• [THE TASK]: Filter the rows below down to those containing the word "cookies", copying each matching line.
━━ DATA SECTION ━━
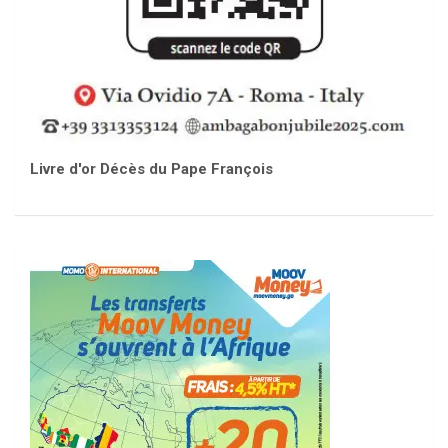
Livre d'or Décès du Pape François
━━━
━━ DATA SECTION ━━
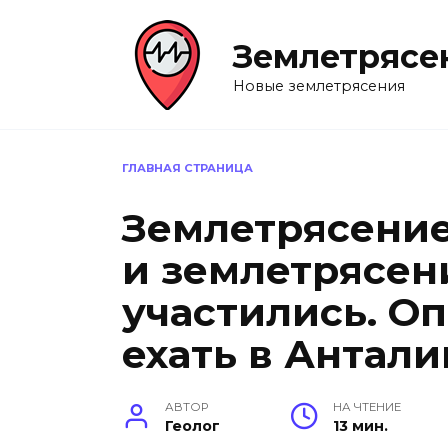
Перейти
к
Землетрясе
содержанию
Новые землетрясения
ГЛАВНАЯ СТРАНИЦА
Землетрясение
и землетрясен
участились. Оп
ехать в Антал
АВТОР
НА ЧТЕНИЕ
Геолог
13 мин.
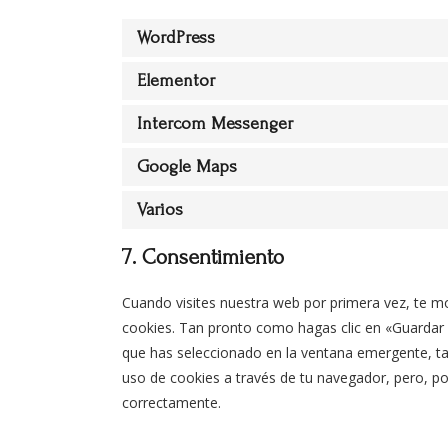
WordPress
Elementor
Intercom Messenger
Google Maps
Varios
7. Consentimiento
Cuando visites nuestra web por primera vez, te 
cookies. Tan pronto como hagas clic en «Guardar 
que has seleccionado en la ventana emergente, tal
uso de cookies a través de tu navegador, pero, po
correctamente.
━━━
• [ANSWER FOR THE TASK]:
cookies. Tan pronto como hagas clic en «Guardar 
uso de cookies a través de tu navegador, pero, po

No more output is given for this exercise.